Last but certainly by no means the least, Chelsea’s club captain, the battle ready warhorse Cezar Azpilicueta put in a shift that the club’s fans have grown accustomed to watching over the years. The Spanish full-back bought from Marseille for €7m in 2012, converted to a right-centre back under Antonio Conte who Gary Neville once described as ‘the best 1 v 1 defender in the Premier League’ lead his team over the line with inspired blocks, interceptions and clearances.

Every Chelsea player put in the performance of their lives on Saturday to win the club their second UEFA Champions League trophy, nine years from the miracle of Munich. Some would argue that ‘that night in Munich’ would prove to be the English club’s only UCL title win, but nearly a decade on, drawing parallels to the 2011/12 season with Thomas Tuchel coming in to replace club legend Frank Lampard half way through the season, history repeated itself for the Blues from London.

Tuchel, who is a progressive proponent of the modern German school, made an instant impact at Chelsea following his arrival from Paris. He converted a Chelsea team with a defence leaking in goals at the rate of nearly a goal every game into the best defensive unit in Europe.

Under the German boss, the Blues went through seven Champions League knockout games this season with Chelsea goalkeeper Edouard Mendy conceding only twice.

Mendy’s assurance in goal as opposed to the floundering Kepa Arrizabalaga saw him become the first African player to win the Champions League in the competition’s history.

Tellingly, City didn’t have a single shot on target after the seventh minute in the final on Saturday and this was despite Thiago Silva being forced off in the first half.

Chelsea win the UEFA Champions League 2020/21

For all of Guardiola’s ‘La Masia‘ bred and Cruyff-infused possession play, he was undone by the most English of styles of play. The long ball.

Tuchel’s Chelsea put in a thoroughly English performance against City.

One that was full of grit, determination, robustness, strength, power, a relentless fighting spirit and a direct approach. Tuchel who is perhaps as guardiolista as a the modern German school can be, approached this game by counteracting his opponent and completely nullifying his opponent’s game plan, much to Guardiola’s dismay.

It was a performance that Herbert Chapman, the Arsenal pioneer and legendary manager from the 1920s and 1930s and the inventor of the ‘third back’, was notoriously well known to orchestrate in his time managing Chelsea’s London rivals.

Guardiola’s ever so successful tactics were met by Tuchel with stark surprise and the embodiment of what it means to coach an English side.
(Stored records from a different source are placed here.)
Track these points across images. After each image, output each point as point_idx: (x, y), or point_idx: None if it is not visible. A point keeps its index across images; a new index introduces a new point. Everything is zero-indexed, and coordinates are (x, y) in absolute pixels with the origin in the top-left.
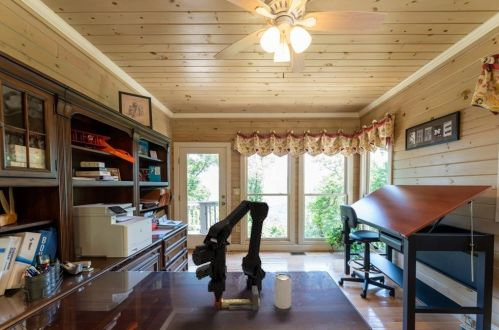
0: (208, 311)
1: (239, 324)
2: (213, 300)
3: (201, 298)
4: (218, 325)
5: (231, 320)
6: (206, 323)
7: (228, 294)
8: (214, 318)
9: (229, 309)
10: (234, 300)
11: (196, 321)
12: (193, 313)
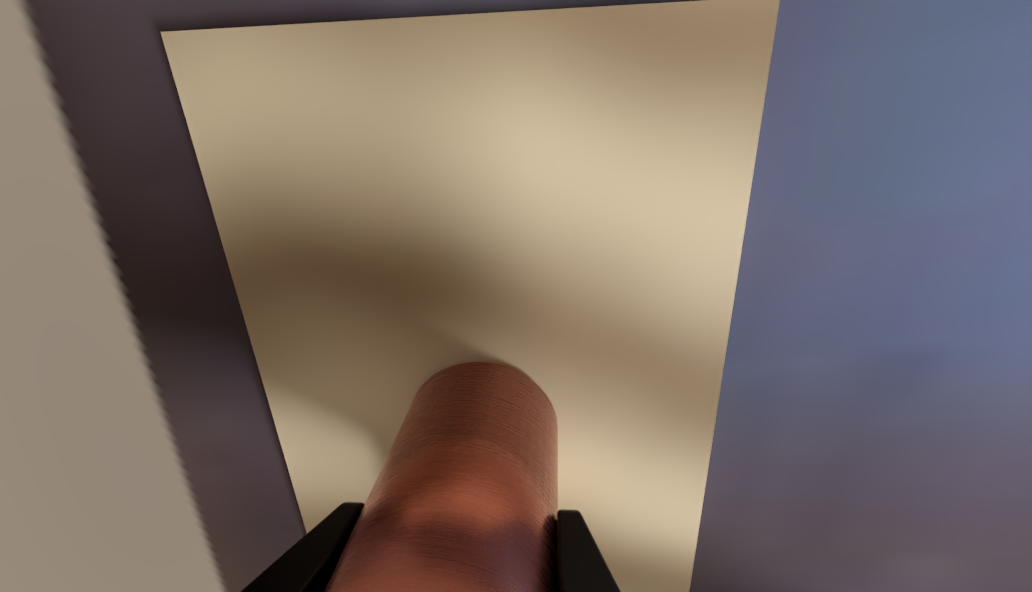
0: None
1: (236, 584)
2: (427, 441)
3: (920, 74)
4: (163, 414)
5: (283, 529)
6: (156, 277)
7: (909, 515)
8: None
9: None
10: None
11: (156, 121)
12: (360, 11)
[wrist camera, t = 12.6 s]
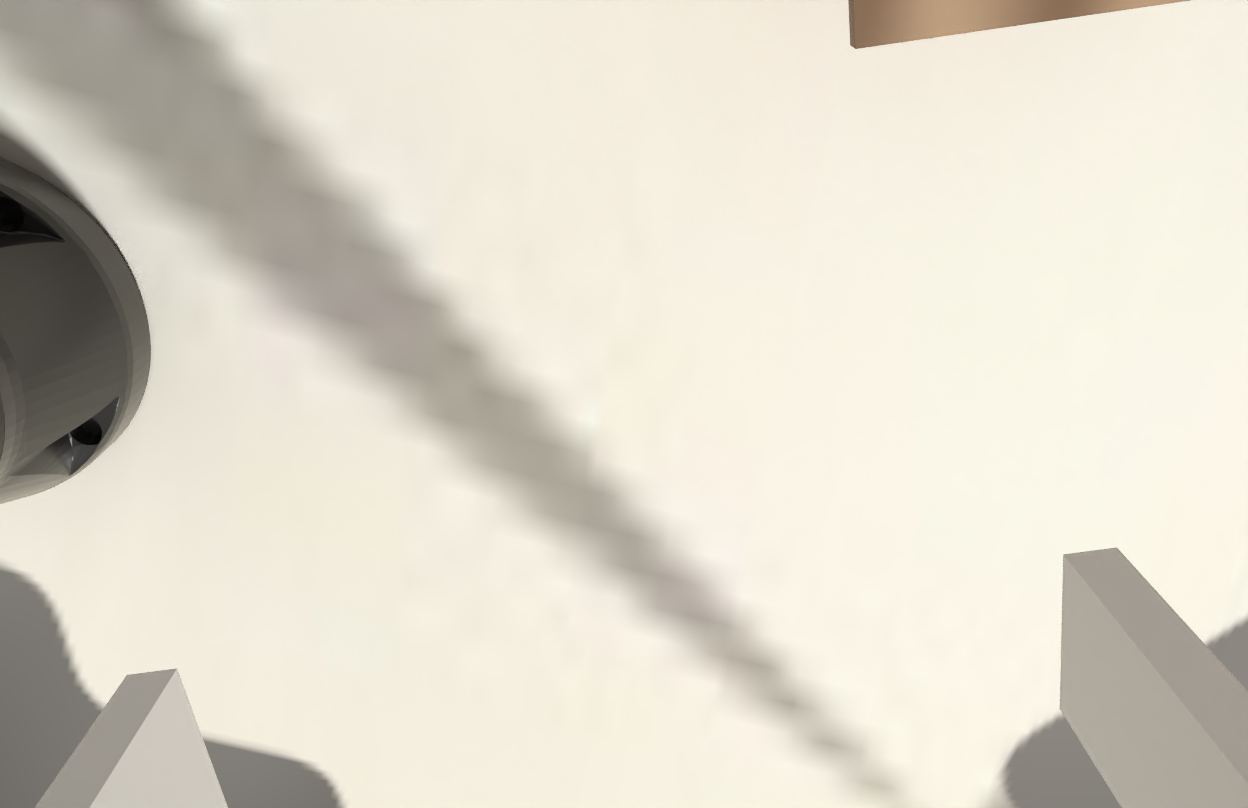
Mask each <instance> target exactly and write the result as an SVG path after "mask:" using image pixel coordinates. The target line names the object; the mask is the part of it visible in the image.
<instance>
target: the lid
mask: <svg viewBox="0 0 1248 808" xmlns="http://www.w3.org/2000/svg"><path fill="white" fill-rule="evenodd" d="M1182 1H1189V0H849V23H850V45H851V46H852V47H854V48H855V49H858V48H865V47H872V46H878V45H885V44H892V43H899V42H906V41H913V40H920V39H927V38H934V37H941V36H947V35H954V34H961V33H968V32H975V31H982V30H989V29H996V28H1003V27H1010V26H1016V25H1023V24H1030V23H1037V22H1044V21H1051V20H1058V19H1065V18H1072V17H1079V16H1085V15H1092V14H1099V13H1106V12H1113V11H1120V10H1127V9H1134V8H1141V7H1147V6H1154V5H1161V4H1168V3H1175V2H1182Z"/></svg>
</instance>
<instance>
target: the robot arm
mask: <svg viewBox="0 0 1248 808" xmlns="http://www.w3.org/2000/svg"><path fill="white" fill-rule="evenodd" d="M150 357H151V345H150V333H149V325H148V320H147V315H146V311H145V308H144V304H143V301H142V298H141V295H140V292H139V290H138V287H137V285H136V283H135V280H134V278H133V276H132V274H131V272H130V270H129V268H128V266H127V265H126V263H125V261H124V259H123V258H122V256H121V255H120V253H119V251H118V250H117V249H116V247H115V246H114V244H113V243H112V242H111V240H110V239H109V238H108V236H107V235H106V234H105V233H104V231H103V230H102V229H101V228H100V227H99V226H98V225H97V223H96V222H95V221H94V220H93V219H92V218H91V217H90V216H89V215H88V214H87V213H86V212H85V211H84V210H83V209H82V208H81V207H79V206H78V205H77V204H76V203H75V202H74V201H72V200H71V199H70V198H69V197H68V196H66V195H65V194H63V193H62V192H61V191H59V190H58V189H57V188H55V187H54V186H52V185H51V184H49V183H48V182H46V181H45V180H43V179H41V178H40V177H38V176H36V175H34V174H32V173H31V172H29V171H27V170H25V169H23V168H20V167H18V166H16V165H14V164H12V163H9V162H7V161H4V160H2V159H0V504H2V503H5V502H9V501H13V500H16V499H20V498H23V497H27V496H31V495H34V494H37V493H40V492H43V491H45V490H48V489H50V488H52V487H55V486H56V485H58V484H60V483H62V482H64V481H66V480H68V479H70V478H71V477H73V476H74V475H76V474H77V473H79V472H80V471H82V470H83V469H84V468H86V467H87V466H88V465H89V464H90V463H92V462H93V461H94V460H95V459H96V458H97V457H98V456H99V455H100V454H101V453H102V452H104V451H105V450H106V449H107V448H108V447H109V446H110V445H111V444H112V443H113V442H114V441H115V440H116V439H117V438H118V437H119V436H120V435H121V434H122V433H123V431H124V430H125V429H126V427H127V426H128V425H129V423H130V422H131V420H132V418H133V417H134V415H135V413H136V411H137V409H138V407H139V405H140V403H141V400H142V398H143V395H144V392H145V388H146V385H147V381H148V376H149V369H150ZM1060 710H1061V711H1062V713H1063V715H1064V716H1065V718H1066V719H1067V721H1068V722H1069V724H1070V726H1071V727H1072V729H1073V731H1074V732H1075V734H1076V735H1077V737H1078V738H1079V740H1080V742H1081V743H1082V745H1083V747H1084V748H1085V750H1086V751H1087V753H1088V754H1089V756H1090V757H1091V759H1092V761H1093V762H1094V764H1095V766H1096V767H1097V769H1098V770H1099V772H1100V774H1101V775H1102V776H1103V778H1104V780H1105V782H1106V783H1107V785H1108V786H1109V788H1110V789H1111V791H1112V793H1113V794H1114V796H1115V798H1116V799H1117V801H1118V802H1119V804H1120V805H1121V807H1122V808H1248V691H1246V689H1245V688H1244V687H1243V686H1242V685H1241V684H1240V683H1239V682H1238V680H1237V679H1236V678H1235V677H1234V676H1233V675H1232V674H1231V673H1230V672H1229V671H1228V670H1227V668H1226V667H1225V666H1224V665H1223V664H1222V663H1221V662H1220V661H1219V660H1218V658H1217V657H1216V656H1215V655H1214V654H1213V653H1212V652H1211V651H1210V650H1209V649H1208V647H1207V646H1206V645H1205V644H1204V643H1203V642H1202V641H1201V640H1200V639H1199V638H1198V636H1197V635H1196V634H1195V633H1194V632H1193V631H1192V630H1191V629H1190V628H1189V627H1188V625H1187V624H1186V623H1185V622H1184V621H1183V620H1182V619H1181V618H1180V617H1179V615H1178V614H1177V613H1176V612H1175V611H1174V610H1173V609H1172V608H1171V607H1170V606H1169V604H1168V603H1167V602H1166V601H1165V600H1164V599H1163V598H1162V597H1161V596H1160V595H1159V593H1158V592H1157V591H1156V590H1155V589H1154V588H1153V587H1152V586H1151V585H1150V584H1149V582H1148V581H1147V580H1146V579H1145V578H1144V577H1143V576H1142V575H1141V574H1140V573H1139V571H1138V570H1137V569H1136V568H1135V567H1134V566H1133V565H1132V564H1131V563H1130V562H1129V560H1128V559H1127V558H1126V557H1125V556H1124V555H1123V554H1122V553H1121V552H1120V551H1119V549H1118V548H1111V549H1103V550H1095V551H1087V552H1080V553H1072V554H1064V555H1063V594H1062V638H1061V682H1060ZM35 808H228V807H227V804H226V801H225V799H224V796H223V793H222V790H221V788H220V785H219V782H218V779H217V777H216V774H215V771H214V768H213V766H212V763H211V760H210V757H209V755H208V752H207V749H206V746H205V744H204V741H203V738H202V736H201V733H200V730H199V727H198V725H197V722H196V719H195V716H194V714H193V711H192V708H191V706H190V703H189V700H188V697H187V695H186V692H185V689H184V686H183V684H182V681H181V678H180V675H179V673H178V670H177V669H170V670H162V671H155V672H147V673H139V674H131V675H127V676H126V677H125V679H124V680H123V682H122V683H121V684H120V686H119V687H118V689H117V690H116V692H115V693H114V695H113V696H112V697H111V699H110V700H109V702H108V703H107V705H106V706H105V707H104V709H103V710H102V712H101V713H100V715H99V716H98V718H97V719H96V720H95V722H94V723H93V725H92V726H91V728H90V729H89V731H88V732H87V733H86V735H85V736H84V738H83V739H82V741H81V742H80V744H79V745H78V746H77V748H76V749H75V751H74V752H73V754H72V755H71V757H70V758H69V759H68V761H67V762H66V764H65V765H64V766H63V768H62V769H61V771H60V772H59V774H58V775H57V777H56V778H55V780H54V781H53V782H52V784H51V785H50V787H49V788H48V789H47V791H46V792H45V794H44V795H43V797H42V798H41V800H40V801H39V802H38V804H37V805H36V807H35Z"/></svg>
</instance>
In putting in as English a performance the UEFA Champions League has seen in a final since Sir Alex Ferguson’s all conquering Manchester United of yesteryear, Tuchel etched his name into the history books becoming Chelsea’s second manager to win the Champions League trophy.

It was a throwback to English football’s forgotten roots and the rapid direct approach which was the nation’s imprint on the game in years gone by, in the current era of constantly evolving philosophies and styles.

This was the embodiment of Chelsea football club.

This was the embodiment of Chelsea football club from West London, England.